Mar 26, 2009
Hello Doctor Bob,
I just made the biggest mistake of my life. I wont harrass you with how truly ashamed and lousy I feel but I am married man, wife was away with son on holiday for two weeks. Was on a night out, ended up as trashed as I can remember(no excuse) and somehow managed to be stupid enough to sleep and have oral sex and vaginal intercourse with Phillipino sex worker without condom, help??? I am in hell and believe my life will never be the same, I have told my wife I am having severe testicular pain and will go to doctor, the next step will be to tell her we need to use a condom for a few months. I have never felt so low as I truly love my wife and have never been unfaithful. I have noone to talk to and just feel like topping myself... if I told my wife my marriage would be over, lost my son the lot. what are my chances of exposure and whats the quickest I can get any realistic idea of my status, also I had a blister on my lip during oral which just makes me feel even worse....please help if you can, I know I prob dont deserve it but hoping I can get throught this and try to be a better man.
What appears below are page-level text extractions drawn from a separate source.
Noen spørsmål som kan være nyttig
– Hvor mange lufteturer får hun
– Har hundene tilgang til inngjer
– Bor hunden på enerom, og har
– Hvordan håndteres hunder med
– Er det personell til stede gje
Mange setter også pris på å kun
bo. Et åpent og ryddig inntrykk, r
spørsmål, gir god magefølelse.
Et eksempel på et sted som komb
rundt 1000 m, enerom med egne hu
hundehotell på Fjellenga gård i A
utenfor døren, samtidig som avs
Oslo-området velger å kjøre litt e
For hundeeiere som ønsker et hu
Love and Respect to all your work
Response from Dr. Frascino
Hi Really Worried,
The estimated per-act statistical risk for acquiring HIV from unprotected insertive penile-vaginal sex and unprotected insertive oral sex with a partner confirmed to be HIV positive is 5 per 10,000 and 0.5 per 10,000 exposures respectively. Your estimated statistical risk would be even less, as we do not know the HIV status of your gal-pal. I would recommend an HIV-antibody test at the three-month mark. Please note the odds are very much in your favor that you did not contract HIV from this indiscretion. Also, don't be too hard on yourself. We are all only human, which means we all make mistakes. Even yours truly! The important thing is to admit our mistakes, accept responsibility for our actions and learn from the experience.
As for telling your wife you have severe testicular pain, need to see a doctor, and need to use a condom for a few months, well, I'd recommend against that strategy. She'll never buy it, nor should she, as it's not the truth. I suggest you level with her and the sooner the better. Not only is it the only way you'll ever be able to cope with your guilt; it's also the right thing to do. Sure, she'll get mad, but chances are good she'll eventually forgive you. Show her this post and my response. Your guilt and regret as well as your love for your wife and family come through loud and clear in your comments. Lasting relationships are built on trust and honesty. Getting through difficult times together actually strengthens relationships. Dishonesty and secrets can undermine them.
Good luck. I'm here if you need me or if your wife needs to ask any questions, OK?